Appreciate your own efforts. The best caregiving in the world will not change the outcome of many illnesses. Frustration about your powerlessness in these situations can contribute to feelings of burnout. Rather than belaboring yourself for your inability to cure what is incurable, draw strength and comfort from what you can do. You can provide dignity, care and love. You cannot control the outcome; that rests in God’s hands.
Seek spiritual renewal. Many people find the deepest solace in their faith; this may be your source of help also. Religious services, conversations with clergy, individual worship and prayer – all may help to alleviate your stress and give you greater perspective, real strength and inspiration.
It’s All Right To:
- Be angry. Turn this energy into positive action. Clean closets, take a walk, talk to someone.
- Be frustrated. Stop the present activity, take a deep breath and begin a different activity.
- Need time alone. A favorite chair in a private room, a trip to the store with friends.
- Need and ask for help. Explore family, friends, local agencies for services needed. Most doctors’ offices and clergy can make referrals.
- Trust your judgment. Relax, you are doing the best you can.

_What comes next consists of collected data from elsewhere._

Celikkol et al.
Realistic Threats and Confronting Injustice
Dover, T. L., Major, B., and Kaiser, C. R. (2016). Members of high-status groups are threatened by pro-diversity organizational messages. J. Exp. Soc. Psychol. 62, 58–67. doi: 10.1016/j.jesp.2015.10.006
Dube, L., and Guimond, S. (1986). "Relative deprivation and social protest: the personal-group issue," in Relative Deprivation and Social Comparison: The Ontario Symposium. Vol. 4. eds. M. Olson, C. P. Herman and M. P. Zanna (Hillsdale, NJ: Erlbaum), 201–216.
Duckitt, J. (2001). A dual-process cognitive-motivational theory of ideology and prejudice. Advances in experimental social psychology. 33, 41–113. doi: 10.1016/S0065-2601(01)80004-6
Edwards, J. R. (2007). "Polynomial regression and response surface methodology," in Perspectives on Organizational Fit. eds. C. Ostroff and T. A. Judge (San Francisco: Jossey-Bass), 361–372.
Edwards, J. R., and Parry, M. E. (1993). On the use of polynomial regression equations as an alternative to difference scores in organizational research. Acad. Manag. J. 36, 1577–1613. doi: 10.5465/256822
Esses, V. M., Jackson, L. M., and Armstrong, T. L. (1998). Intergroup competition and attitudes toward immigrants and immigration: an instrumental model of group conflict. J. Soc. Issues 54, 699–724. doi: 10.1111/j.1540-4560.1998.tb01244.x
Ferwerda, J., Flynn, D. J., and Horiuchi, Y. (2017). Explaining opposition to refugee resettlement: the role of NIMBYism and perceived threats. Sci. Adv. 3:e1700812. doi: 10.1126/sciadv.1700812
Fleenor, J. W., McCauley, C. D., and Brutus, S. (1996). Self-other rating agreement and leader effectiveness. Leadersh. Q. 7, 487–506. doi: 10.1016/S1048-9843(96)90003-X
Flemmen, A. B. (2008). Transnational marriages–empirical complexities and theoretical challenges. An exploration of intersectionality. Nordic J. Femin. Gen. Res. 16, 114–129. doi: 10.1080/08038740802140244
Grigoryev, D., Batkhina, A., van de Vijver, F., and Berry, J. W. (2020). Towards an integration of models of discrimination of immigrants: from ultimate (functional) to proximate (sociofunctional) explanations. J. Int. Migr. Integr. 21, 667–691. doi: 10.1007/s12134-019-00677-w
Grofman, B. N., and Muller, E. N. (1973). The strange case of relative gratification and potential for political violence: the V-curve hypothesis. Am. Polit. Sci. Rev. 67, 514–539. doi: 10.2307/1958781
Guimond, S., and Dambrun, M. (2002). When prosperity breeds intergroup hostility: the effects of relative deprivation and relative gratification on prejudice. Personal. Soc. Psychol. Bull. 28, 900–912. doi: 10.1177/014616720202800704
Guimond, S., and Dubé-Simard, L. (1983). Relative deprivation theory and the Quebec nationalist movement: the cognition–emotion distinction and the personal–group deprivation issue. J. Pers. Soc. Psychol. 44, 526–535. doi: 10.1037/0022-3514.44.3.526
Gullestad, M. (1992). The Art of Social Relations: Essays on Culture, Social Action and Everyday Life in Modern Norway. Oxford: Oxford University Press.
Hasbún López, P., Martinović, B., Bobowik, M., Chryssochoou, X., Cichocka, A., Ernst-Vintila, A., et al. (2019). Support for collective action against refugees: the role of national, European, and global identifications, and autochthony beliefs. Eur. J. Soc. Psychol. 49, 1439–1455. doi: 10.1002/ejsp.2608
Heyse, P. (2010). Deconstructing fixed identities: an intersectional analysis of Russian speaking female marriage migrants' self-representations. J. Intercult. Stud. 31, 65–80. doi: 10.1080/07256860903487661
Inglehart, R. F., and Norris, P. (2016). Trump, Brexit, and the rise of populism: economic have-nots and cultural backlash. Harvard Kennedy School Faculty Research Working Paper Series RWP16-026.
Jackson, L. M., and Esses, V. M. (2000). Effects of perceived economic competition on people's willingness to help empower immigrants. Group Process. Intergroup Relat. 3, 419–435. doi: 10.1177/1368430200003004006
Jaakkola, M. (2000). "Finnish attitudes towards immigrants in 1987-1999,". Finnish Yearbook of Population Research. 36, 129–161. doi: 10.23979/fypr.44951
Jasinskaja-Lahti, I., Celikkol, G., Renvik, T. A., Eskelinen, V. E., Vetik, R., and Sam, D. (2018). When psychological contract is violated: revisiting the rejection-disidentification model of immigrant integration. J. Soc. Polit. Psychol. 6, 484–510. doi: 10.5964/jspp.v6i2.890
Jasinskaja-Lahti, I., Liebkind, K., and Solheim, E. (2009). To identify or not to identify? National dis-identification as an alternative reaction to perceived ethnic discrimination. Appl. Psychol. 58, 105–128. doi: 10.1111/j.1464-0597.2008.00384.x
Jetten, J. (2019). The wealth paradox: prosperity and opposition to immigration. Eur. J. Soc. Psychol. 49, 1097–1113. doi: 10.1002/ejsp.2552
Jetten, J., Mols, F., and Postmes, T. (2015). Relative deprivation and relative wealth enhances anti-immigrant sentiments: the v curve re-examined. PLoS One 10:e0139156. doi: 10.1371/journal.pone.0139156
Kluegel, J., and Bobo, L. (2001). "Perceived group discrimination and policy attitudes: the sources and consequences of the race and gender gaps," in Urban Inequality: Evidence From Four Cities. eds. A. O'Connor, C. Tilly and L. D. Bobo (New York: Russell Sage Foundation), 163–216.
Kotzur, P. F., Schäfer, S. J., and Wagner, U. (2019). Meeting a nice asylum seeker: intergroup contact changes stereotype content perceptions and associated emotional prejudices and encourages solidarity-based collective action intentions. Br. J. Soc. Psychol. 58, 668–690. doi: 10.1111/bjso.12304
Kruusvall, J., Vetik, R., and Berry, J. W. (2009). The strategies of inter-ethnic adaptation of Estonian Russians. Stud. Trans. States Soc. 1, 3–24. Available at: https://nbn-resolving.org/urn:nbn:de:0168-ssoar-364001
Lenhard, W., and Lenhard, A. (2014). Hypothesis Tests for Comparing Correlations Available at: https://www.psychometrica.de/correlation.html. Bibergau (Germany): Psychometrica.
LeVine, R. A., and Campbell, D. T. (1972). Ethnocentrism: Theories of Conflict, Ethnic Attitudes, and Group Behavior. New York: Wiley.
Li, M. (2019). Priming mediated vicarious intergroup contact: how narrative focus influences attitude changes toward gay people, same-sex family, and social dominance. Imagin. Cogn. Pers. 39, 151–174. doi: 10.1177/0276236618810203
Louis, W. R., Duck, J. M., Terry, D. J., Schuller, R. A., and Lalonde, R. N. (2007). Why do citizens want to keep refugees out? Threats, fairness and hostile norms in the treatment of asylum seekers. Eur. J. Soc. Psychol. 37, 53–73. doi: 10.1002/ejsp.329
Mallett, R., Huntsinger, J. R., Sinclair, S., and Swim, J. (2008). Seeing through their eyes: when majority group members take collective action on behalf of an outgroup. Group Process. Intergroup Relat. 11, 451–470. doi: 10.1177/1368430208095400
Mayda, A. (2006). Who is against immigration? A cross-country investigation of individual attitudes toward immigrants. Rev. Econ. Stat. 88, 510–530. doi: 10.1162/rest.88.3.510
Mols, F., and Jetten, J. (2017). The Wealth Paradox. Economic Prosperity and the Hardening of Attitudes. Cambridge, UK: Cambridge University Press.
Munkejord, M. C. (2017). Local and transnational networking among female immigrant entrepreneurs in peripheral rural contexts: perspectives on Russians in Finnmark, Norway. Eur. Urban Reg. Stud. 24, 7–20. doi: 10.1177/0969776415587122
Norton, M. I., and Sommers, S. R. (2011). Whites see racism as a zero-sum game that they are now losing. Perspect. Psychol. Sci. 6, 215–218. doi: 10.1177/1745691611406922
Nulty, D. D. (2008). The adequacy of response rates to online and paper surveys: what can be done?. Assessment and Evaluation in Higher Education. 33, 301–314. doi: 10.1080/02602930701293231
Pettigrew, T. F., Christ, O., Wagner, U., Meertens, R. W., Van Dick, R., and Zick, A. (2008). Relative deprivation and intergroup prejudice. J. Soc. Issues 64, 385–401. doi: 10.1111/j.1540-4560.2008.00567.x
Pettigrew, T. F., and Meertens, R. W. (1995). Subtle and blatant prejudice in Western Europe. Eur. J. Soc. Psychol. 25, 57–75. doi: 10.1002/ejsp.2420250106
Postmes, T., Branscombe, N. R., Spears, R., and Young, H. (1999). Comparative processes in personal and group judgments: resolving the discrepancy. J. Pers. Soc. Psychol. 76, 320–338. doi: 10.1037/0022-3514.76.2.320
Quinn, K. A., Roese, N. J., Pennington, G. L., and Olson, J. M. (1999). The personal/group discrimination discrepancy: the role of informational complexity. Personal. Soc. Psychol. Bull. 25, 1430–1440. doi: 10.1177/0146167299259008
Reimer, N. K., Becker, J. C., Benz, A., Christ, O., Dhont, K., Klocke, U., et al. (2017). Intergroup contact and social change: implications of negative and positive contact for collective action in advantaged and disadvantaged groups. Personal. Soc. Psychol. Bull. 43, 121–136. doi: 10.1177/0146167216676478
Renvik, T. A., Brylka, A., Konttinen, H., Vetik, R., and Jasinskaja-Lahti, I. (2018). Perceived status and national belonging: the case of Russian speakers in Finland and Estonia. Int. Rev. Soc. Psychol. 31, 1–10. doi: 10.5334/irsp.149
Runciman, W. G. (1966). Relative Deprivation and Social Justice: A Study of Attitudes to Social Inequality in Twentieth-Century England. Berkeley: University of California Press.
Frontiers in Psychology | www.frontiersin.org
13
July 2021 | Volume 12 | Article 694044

- Recognize your limits. You are a valuable person; take care of yourself too.
- Make mistakes. So who’s perfect? This is how we learn.
- Grieve. This is a normal response to loss. You may be sad over the loss of the way things were.
- Laugh and love. It can seem out of place, but your capacity to feel is not gone and can occur unexpectedly.
- Hope. Tomorrow, the day may go smoother – a friend may call, a cure may be found!
A “different” idea. Consider thinking of your caregiving as a volunteer job. In this way you may feel more in control, creating the rules of your involvement and defining what constitutes success (which may be be nothing more than continuing to give care). You may wish to think of yourself as a manager of several persons who provide the total care, thus finding the delegating of certain responsibilities to others as acceptable and freeing. This new attitude can help you be open to other caregiver opportunities. Recognizing that there may be several ways to get things done, you can seek out support services. You can understand the value of peer groups, adult daycare and respite programs. Instead of viewing the use of these services as an admission of weakness or failure, you can call on the help that is available in your community so that you can continue in your caregiving role without experiencing burnout.